Die AOK klagt über eine »Zweckentfremdung von Präventionsmitteln« und rechnet mit erheblichen Mehrkosten. »Statt neue Untersuchungen zur Früherkennung mit mangelhafter Evidenzbasis und fragwürdigem Nutzen zu schaffen, wertvolle Präventionsangebote zu zerstören und die Disease-Management-Programme als wirksamen Baustein zur Sekundärprävention zu gefährden, sollte die Ampel dieses Gesetz besser komplett einstampfen. Denn die im GHG vorgesehenen Maßnahmen verbessern nicht die Herzgesundheit, sondern verschärfen nur die ohnehin prekäre Finanzlage der GKV«, so die Krankenkasse.

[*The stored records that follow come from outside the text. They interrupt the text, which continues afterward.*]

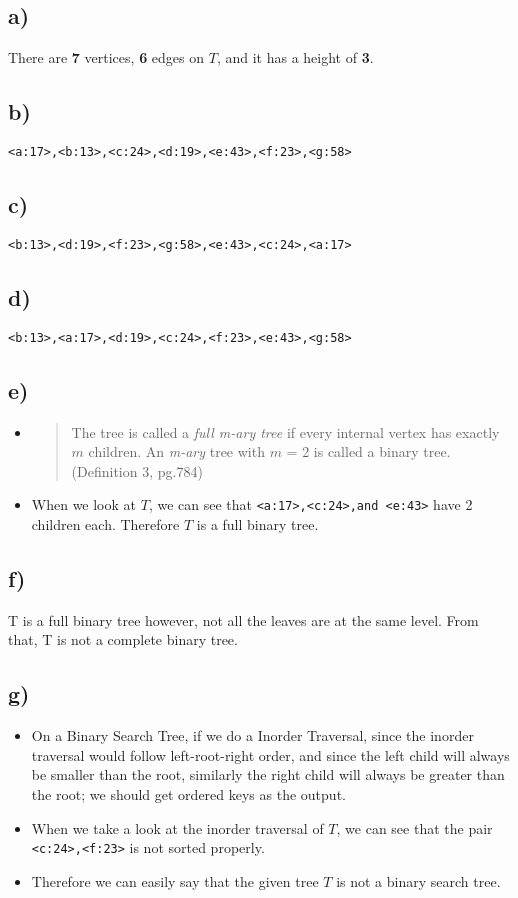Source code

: \documentclass[11pt]{article}
\begin{document}
\subsection*{a)}
There are \textbf{7} vertices, \textbf{6} edges on $T$, and it has a height of \textbf{3}.
\subsection*{b)}
\texttt{<a:17>,<b:13>,<c:24>,<d:19>,<e:43>,<f:23>,<g:58>}
\subsection*{c)}
\texttt{<b:13>,<d:19>,<f:23>,<g:58>,<e:43>,<c:24>,<a:17>}
\subsection*{d)}
\texttt{<b:13>,<a:17>,<d:19>,<c:24>,<f:23>,<e:43>,<g:58>}
\subsection*{e)}
\begin{itemize}
    \item
    \begin{quote}
        The tree is called a \textit{full m-ary tree} if every internal vertex has exactly $m$ children. An \textit{m-ary} tree with $m$ = 2 is called a binary tree.(Definition 3, pg.784)
    \end{quote}
    \item When we look at $T$, we can see that \texttt{<a:17>,<c:24>,and <e:43>} have 2 children each. Therefore $T$ is a full binary tree.
\end{itemize}    
\subsection*{f)}
T is a full binary tree however, not all the leaves are at the same level. From that, T is not a complete binary tree.\\
\subsection*{g)}
\begin{itemize}
    \item On a Binary Search Tree, if we do a Inorder Traversal,  since the inorder traversal would follow left-root-right order, and since the left child will always be smaller than the root, similarly the right child will always be greater than the root; we should get ordered keys as the output.
    \item When we take a look at the inorder traversal of $T$, we can see that the pair \texttt{<c:24>,<f:23>} is not sorted properly. 
    \item Therefore we can easily say that the given tree $T$ is not a binary search tree.
\end{itemize}
\end{document}
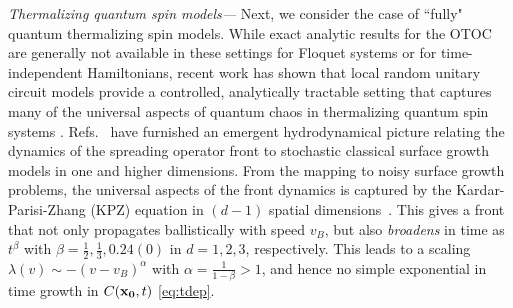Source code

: \documentclass[aps,prl,reprint,superscriptaddress, longbibliography]{revtex4-1}
\newcommand{\vb}{v_B}
\begin{document}
\emph{Thermalizing quantum spin models---}  Next, we consider the case of ``fully" quantum thermalizing spin models. 
While exact analytic results for the OTOC are generally not available in these settings for Floquet systems or for time-independent Hamiltonians, recent work has shown that local random unitary circuit models provide a controlled, analytically tractable setting that captures many of the universal aspects of quantum chaos in thermalizing quantum spin systems \cite{nahum2017quantum, opspreadAdam, opspreadCurt, TiborCons, KhemaniCons}.  Refs.~\cite{opspreadAdam, opspreadCurt, TiborCons, KhemaniCons}  have furnished an emergent hydrodynamical picture relating the dynamics of the spreading operator front to stochastic classical surface growth models in one and higher dimensions. From the mapping to noisy surface growth problems, the universal aspects of the front dynamics is captured by the Kardar-Parisi-Zhang (KPZ) equation in $(d-1)$ spatial dimensions~\cite{opspreadAdam}. This gives a front that not only propagates ballistically with speed $\vb$, but also \emph{broadens} in time as $t^\beta$ with $\beta = \frac{1}{2}, \frac{1}{3},  0.24(0)$ in $d=1,2,3$, respectively. This leads to a scaling $\lambda(v)\sim -(v-\vb)^{\alpha}$ with $\alpha=\frac{1}{1-\beta} >1$, and hence no simple exponential in time growth in $C({\bf x_0},t)$ \eqref{eq:tdep}.  
\end{document}
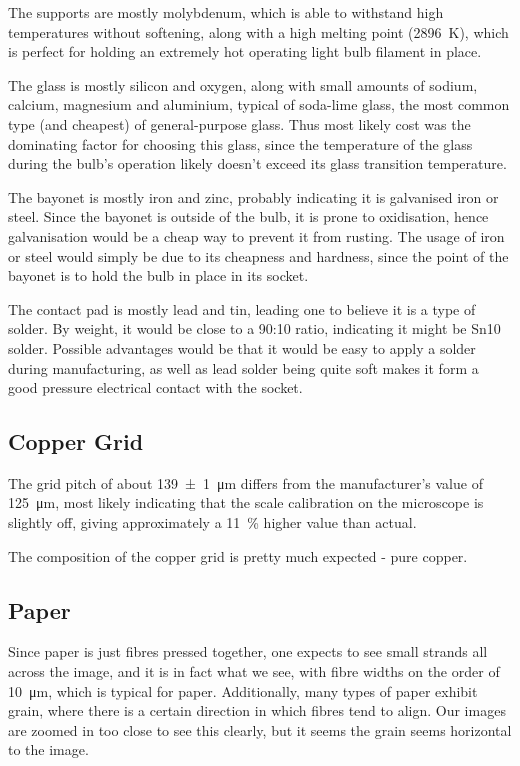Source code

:\documentclass[a4paper]{scrartcl}
\begin{document}
The supports are mostly molybdenum, which is able to withstand high temperatures without softening, along with a high melting point (\SI{2896}{\kelvin}), which is perfect for holding an extremely hot operating light bulb filament in place.

The glass is mostly silicon and oxygen, along with small amounts of sodium, calcium, magnesium and aluminium, typical of soda-lime glass, the most common type (and cheapest) of general-purpose glass. Thus most likely cost was the dominating factor for choosing this glass, since the temperature of the glass during the bulb's operation likely doesn't exceed its glass transition temperature.

The bayonet is mostly iron and zinc, probably indicating it is galvanised iron or steel. Since the bayonet is outside of the bulb, it is prone to oxidisation, hence galvanisation would be a cheap way to prevent it from rusting. The usage of iron or steel would simply be due to its cheapness and hardness, since the point of the bayonet is to hold the bulb in place in its socket.

The contact pad is mostly lead and tin, leading one to believe it is a type of solder. By weight, it would be close to a 90:10 ratio, indicating it might be Sn10 solder. Possible advantages would be that it would be easy to apply a solder during manufacturing, as well as lead solder being quite soft makes it form a good pressure electrical contact with the socket.

\subsection{Copper Grid}
The grid pitch of about \SI{139 \pm 1}{\micro\metre} differs from the manufacturer's value of \SI{125}{\micro\metre}, most likely indicating that the scale calibration on the microscope is slightly off, giving approximately a \SI{11}{\percent} higher value than actual.

The composition of the copper grid is pretty much expected - pure copper.

\subsection{Paper}
Since paper is just fibres pressed together, one expects to see small strands all across the image, and it is in fact what we see, with fibre widths on the order of \SI{10}{\micro\metre}, which is typical for paper. Additionally, many types of paper exhibit grain, where there is a certain direction in which fibres tend to align. Our images are zoomed in too close to see this clearly, but it seems the grain seems horizontal to the image.
\end{document}
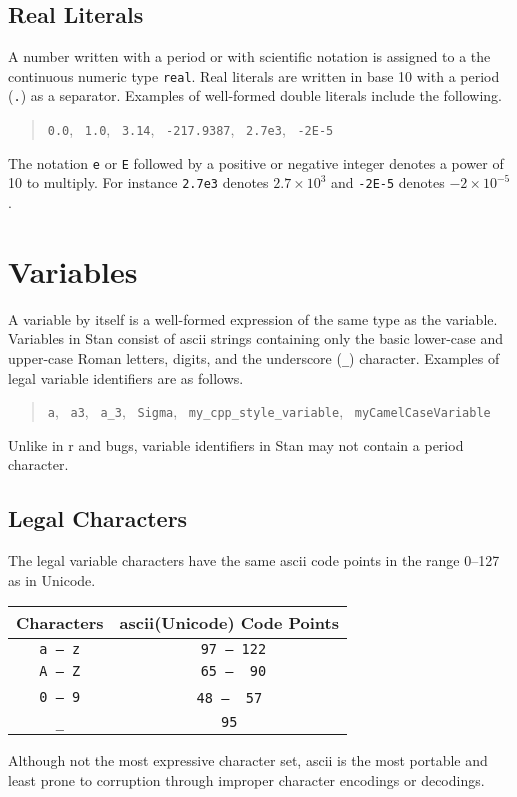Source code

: \documentclass[10pt]{report}
\newcommand{\Stan}{Stan\xspace}
\newcommand{\acronym}[1]{{\sc #1}\xspace}
\newcommand{\ASCII}{\acronym{ascii}}
\newcommand{\R}{\acronym{r}}
\newcommand{\BUGS}{\acronym{bugs}}
\newcommand{\code}[1]{{\tt #1}}
\begin{document}
\subsection{Real Literals}

A number written with a period or with scientific notation is assigned
to a the continuous numeric type \code{real}.  Real literals are
written in base 10 with a period (\code{.}) as a separator.  Examples
of well-formed double literals include the following.
%
\begin{quote}
\code{0.0}, \ \code{1.0}, \ \code{3.14}, \ \code{-217.9387}, \ 
\code{2.7e3}, \ \code{-2E-5}
\end{quote}
%
The notation \code{e} or \code{E} followed by a positive or negative
integer denotes a power of 10 to multiply.  For instance \code{2.7e3}
denotes $2.7 \times 10^3$ and \code{-2E-5} denotes $-2 \times
10^{-5}$.


\section{Variables}

A variable by itself is a well-formed expression of the same type as
the variable.  Variables in \Stan consist of \ASCII strings containing
only the basic lower-case and upper-case Roman letters, digits, and
the underscore (\code{\_}) character.   Examples of legal variable
identifiers are as follows.
\begin{quote}
\code{a}, 
\ \code{a3}, 
\ \code{a\_3},
\ \code{Sigma}, 
\ \code{my\_cpp\_style\_variable},
\ \code{myCamelCaseVariable}
\end{quote}
%
Unlike in \R and \BUGS, variable identifiers in \Stan may not contain
a period character.

\subsection{Legal Characters}

The legal variable characters have the same \ASCII code points in the
range 0--127 as in Unicode.
%
\begin{center}
\begin{tabular}{cc}
Characters  & \ASCII (Unicode) Code Points
\\ \hline
\code{a -- z} & \code{{}~97 -- 122}
\\
\code{A -- Z} & \code{{}~65 -- {}~90}
\\
\code{0 -- 9} & \code{{}~48 -- {}~57}\
\\
\code{\_} & \code{95}
\end{tabular}
\end{center}
%
Although not the most expressive character set, \ASCII is the most
portable and least prone to corruption through improper character
encodings or decodings.
\end{document}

»Wenn diese Pläne tatsächlich umgesetzt werden, ist das bestehende Angebot von Präventions- und Gesundheitskursen der gesetzlichen Krankenkassen für Erwachsene, Kinder und Jugendliche akut gefährdet. Damit konterkariert das GHG die eigene Zielsetzung, die Herzgesundheit zu verbessern sowie Bewegung und gesunde Ernährung zu fördern«, kritisiert die AOK. Statt die Präventionsgelder in »fragwürdige Maßnahmen« umzulenken, müssten bevölkerungsweite Maßnahmen zur Reduktion des Konsums von Tabak, Alkohol und Lebensmitteln mit zu viel Fett und zu viel Zucker ergriffen werden. Hier hinke Deutschland im internationalen Vergleich meilenweit hinterher.